Test No. 19 did not contain Nb, so the result was that the prior γ-grain size become larger and the delayed fracture strength was inferior.

Test No. 20 was low in B content, so the result was that the hardness stability was inferior.

Test No. 21 had an S content exceeding the prescribed upper limit value, so the result was that the value of the cleanliness exceeded 0.08% and the delayed fracture strength was inferior.

Test No. 22 had an Si content exceeding the prescribed upper limit value, so the result was that the A₃ point rose, the structure did not become a martensite single-phase structure after hot forming, and the hardness stability and delayed fracture strength were inferior.

Test Nos. 1, 3, 5, 8, and 11 to 15 satisfying the requirements of the present invention were excellent in both hardness stability and delayed fracture resistance in the results.

INDUSTRIAL APPLICABILITY

According to the present invention, it is possible to obtain a high strength hot formed steel sheet member having a 1.7 GPa or more tensile strength and realizing both hardness stability and delayed fracture resistance. The high strength hot formed steel sheet member of the present invention is particularly suitable for use as impact resistant parts of an automobile.

REFERENCE SIGNS LIST

• 1. hot forming-use steel sheet
• 2. hot formed steel sheet member
• 11. punch
• 12. die

Claims

1. A high-strength hot-formed steel sheet member having

a chemical composition comprising, by mass %,

C: 0.25 to 0.40%,

Si: 0.005 to 0.14%,

Mn: 1.50% or less,

P: 0.02% or less,

S: 0.005% or less,

sol. Al: 0.0002 to 1.0%,

N: 0.01% or less,

Cr: 0.25 to 3.00%,

Ti: 0.01 to 0.05%,

Nb: 0.01 to 0.50%,

B: 0.001 to 0.01%, and

a balance of Fe and unavoidable impurities;

a total of content of Mn and content of Cr of 1.5 to 3.5%;

an Mn segregation ratio α represented by the following formula (i) of 1.6 or less;

a value of cleanliness of steel prescribed by JIS G 0555 (2003) of 0.08% or less;

having an average grain size of prior γ-grains of 10 μm or less; and

a number density of residual carbides present of 4×103/mm2 or less: α=[Maximum Mn concentration at center part in sheet thickness(mass %)]/[Average Mn concentration at position of ¼ sheet thickness depth from surface(mass %)]  (i).

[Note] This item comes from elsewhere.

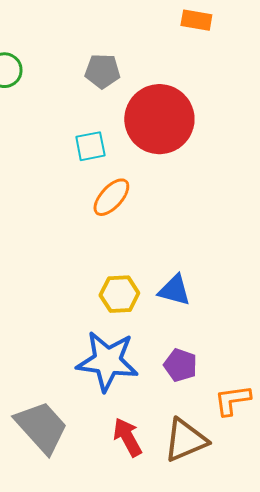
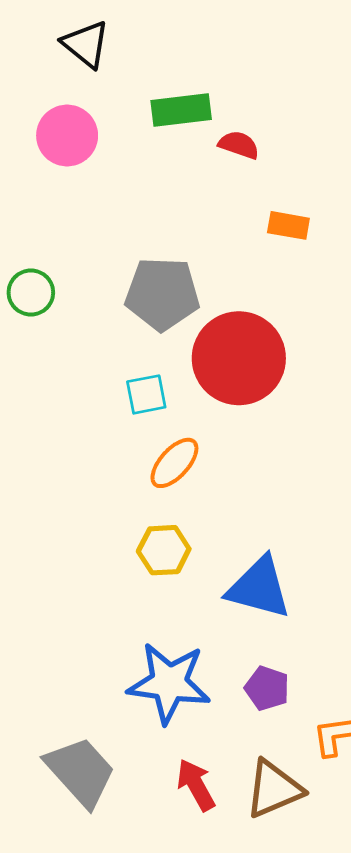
gray pentagon: (102, 71) -> (162, 294), size x1.6
blue triangle: (174, 290) -> (259, 588), size x1.5
yellow hexagon: (119, 294) -> (164, 550), moved

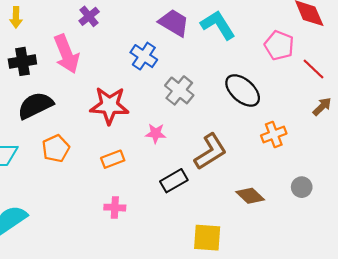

2. The high-strength hot-formed steel sheet member according to claim 1 wherein said chemical composition further includes, by mass %, one or more elements selected from

Ni: 0 to 3.0%,

Cu: 0 to 1.0%,

Mo: 0 to 2.0%,

V: 0 to 0.1%, and

Ca: 0 to 0.01%.

3. The high-strength hot-formed steel sheet member according to claim 1 having a plating layer at the surface of said steel sheet.

4. The high-strength hot-formed steel sheet member according to claim 1 wherein said steel sheet member has a tensile strength of 1.7 GPa or more.

5. The high-strength hot-formed steel sheet member according to claim 2 having a plating layer at the surface of said steel sheet.

6. The high-strength hot-formed steel sheet member according to claim 2 wherein said steel sheet member has a tensile strength of 1.7 GPa or more.

7. The high-strength hot-formed steel sheet member according to claim 3 wherein said steel sheet member has a tensile strength of 1.7 GPa or more.